3. Your vagina may want you to quit smoking
Vaginal infection caused by bacteria is a drag and, like the vagina, the cause of the bacteria overgrowth behind the condition remains somewhat of a mystery, says the Mayo Clinic, a non-profit organisation in the US. Many women are familiar with the bacterial vaginosis symptoms, which include discharge, itchiness and a fishy smell.
What can you do to avoid this? First, stop douching. Leave your vajayjay alone, advises the Mayo Clinic. Your vagina is self-cleaning. Stop making it angry.
You can also stop smoking. A preliminary 2014 study published in the BioMed Central Infectious Diseases journal found that smokers had lower levels of the good bacteria, lactobacillus, than non-smokers. Lactobacillus can help prevent vaginosis. While more research is needed, scientists speculate that quitting smoking could help prevent recurring bacterial vaginosis.
4. You and your vagina are like snowflakes
No two snowflakes are alike and the same can be said for vaginas. The UK National Health Service points out that vaginas come in all shapes and colours. Imaging has revealed that vaginas can be egg-shaped or even, as one study noted, “pumpkin seed shaped”. They can be brown, light pink or even a deep red in colour. A woman’s labia, or the “lips” on the outside of the vagina, are equally unique. While some women are choosing to go under the knife for labiaplasty, plastic surgery that can resize or reshape the labia, the health service says larger or uneven labia are rarely a problem.

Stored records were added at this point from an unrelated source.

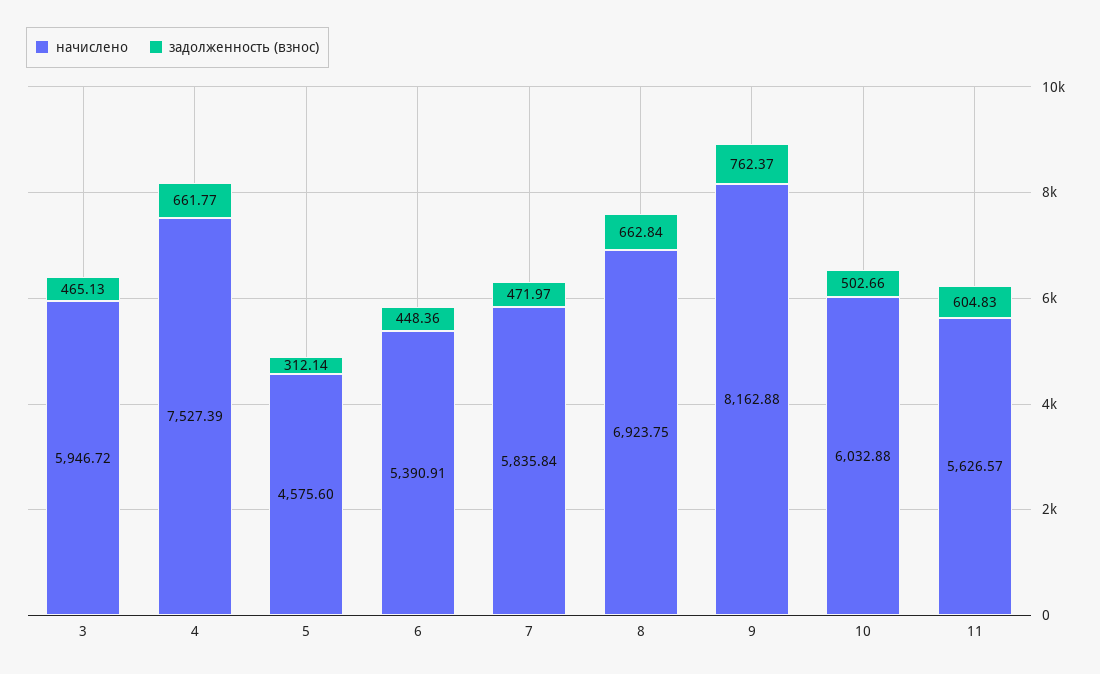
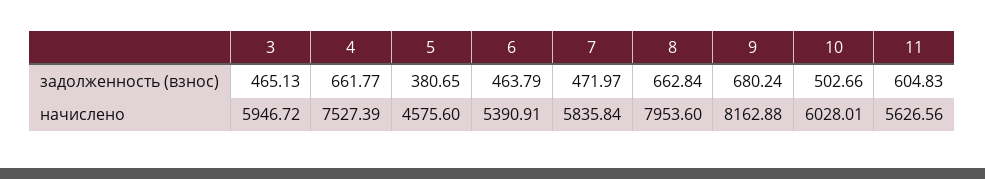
  {
    "начислено": {
      "3": 5946.72,
      "4": 7527.39,
      "5": 4575.6,
      "6": 5390.91,
      "7": 5835.84,
-     "8": 6923.75,
+     "8": 7953.6,
      "9": 8162.88,
-     "10": 6032.88,
+     "10": 6028.01,
-     "11": 5626.57
+     "11": 5626.56
    },
    "задолженность (взнос)": {
      "3": 465.13,
      "4": 661.77,
-     "5": 312.14,
+     "5": 380.65,
-     "6": 448.36,
+     "6": 463.79,
      "7": 471.97,
      "8": 662.84,
-     "9": 762.37,
+     "9": 680.24,
      "10": 502.66,
      "11": 604.83
    }
  }

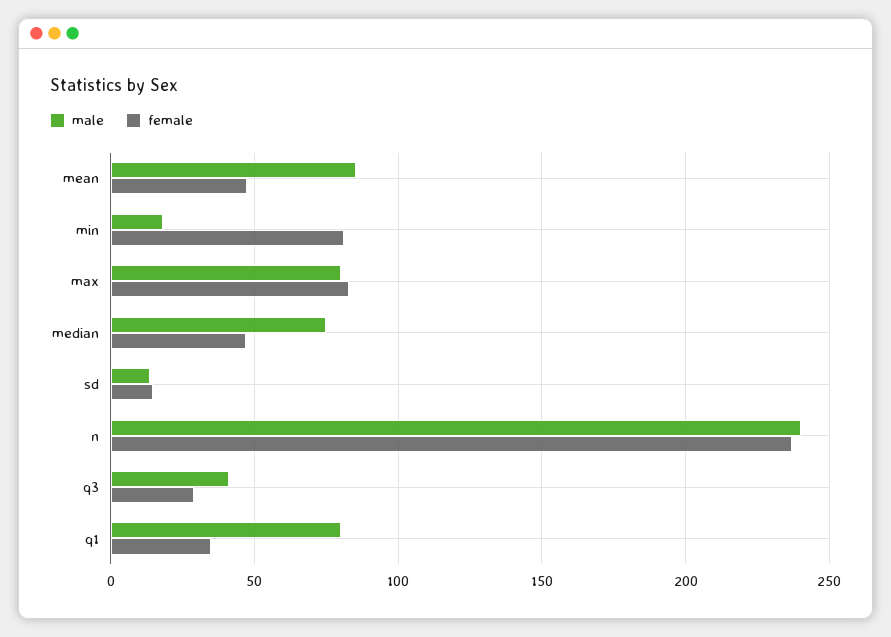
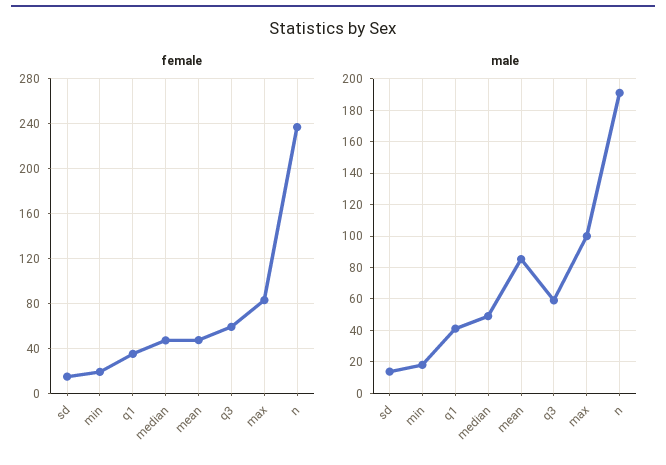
  {
    "male": {
      "mean": 85,
      "min": 20,
-     "max": 80,
+     "max": 100,
-     "median": 75,
+     "median": 50,
      "sd": 15,
-     "n": 240,
+     "n": 190,
-     "q3": 40,
+     "q3": 60,
-     "q1": 80
+     "q1": 40
    },
    "female": {
      "mean": 45,
-     "min": 80,
+     "min": 20,
      "max": 85,
      "median": 45,
      "sd": 15,
      "n": 235,
-     "q3": 30,
+     "q3": 60,
      "q1": 35
    }
  }

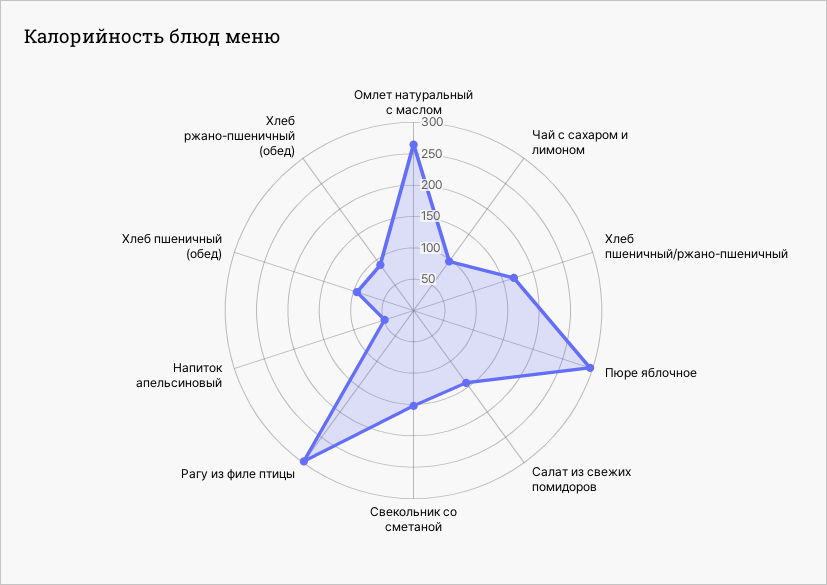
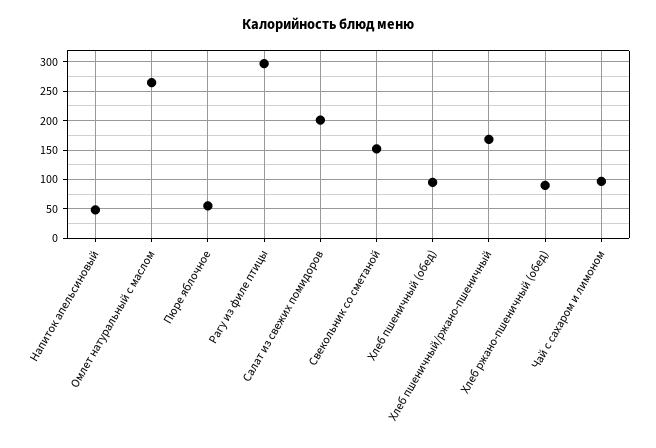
  {
    "Омлет натуральный с маслом": 275,
    "Чай с сахаром и лимоном": 100,
    "Хлеб пшеничный/ржано-пшеничный": 175,
-   "Пюре яблочное": 300,
+   "Пюре яблочное": 50,
-   "Салат из свежих помидоров": 150,
+   "Салат из свежих помидоров": 200,
    "Свекольник со сметаной": 150,
    "Рагу из филе птицы": 300,
    "Напиток апельсиновый": 50,
    "Хлеб пшеничный (обед)": 100,
    "Хлеб ржано-пшеничный (обед)": 100
  }

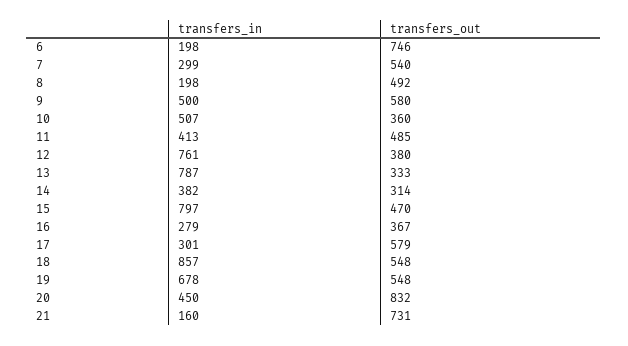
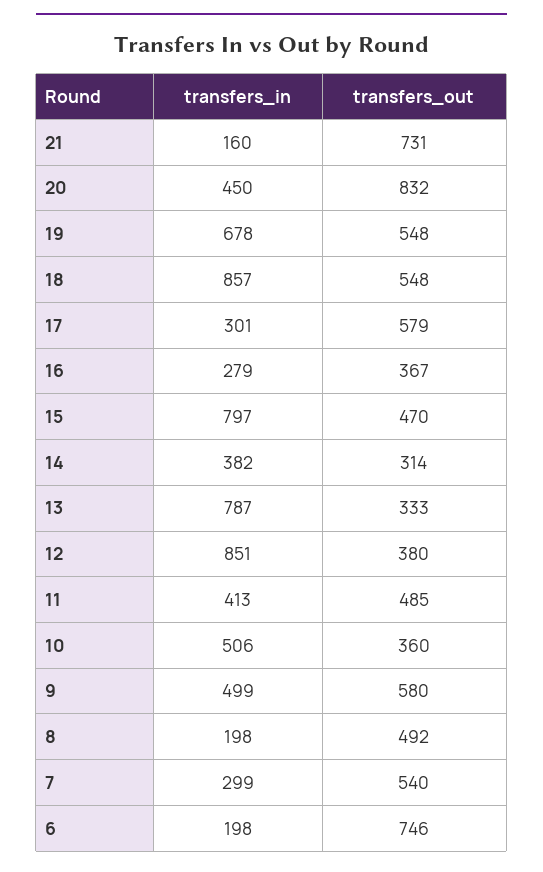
  {
    "transfers_in": {
      "6": 198,
      "7": 299,
      "8": 198,
-     "9": 500,
+     "9": 499,
-     "10": 507,
+     "10": 506,
      "11": 413,
-     "12": 761,
+     "12": 851,
      "13": 787,
      "14": 382,
      "15": 797,
      "16": 279,
      "17": 301,
      "18": 857,
      "19": 678,
      "20": 450,
      "21": 160
    },
    "transfers_out": {
      "6": 746,
      "7": 540,
      "8": 492,
      "9": 580,
      "10": 360,
      "11": 485,
      "12": 380,
      "13": 333,
      "14": 314,
      "15": 470,
      "16": 367,
      "17": 579,
      "18": 548,
      "19": 548,
      "20": 832,
      "21": 731
    }
  }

The National Health Service’s advice? Don’t judge your labia by another’s standards.
5. Like you, your vagina should hit the gym
Extra time on the treadmill isn’t just good for your cardio routine. The UK health department says normal exercise like walking and running strengthen your pelvic floor, which helps support your vagina and other organs such as the bladder and uterus. The Mayo Clinic advises that you work your pelvic floor muscle three times a day. These exercises can prevent urinary incontinence.
Not sure where these muscles are? Stop your flow of urine mid-stream in the loo. If you do, you’ll feel which muscles tighten. Once you have located them, contract them and holding this position for 10 seconds at a time, repeating this about 10 times in a row three times a day.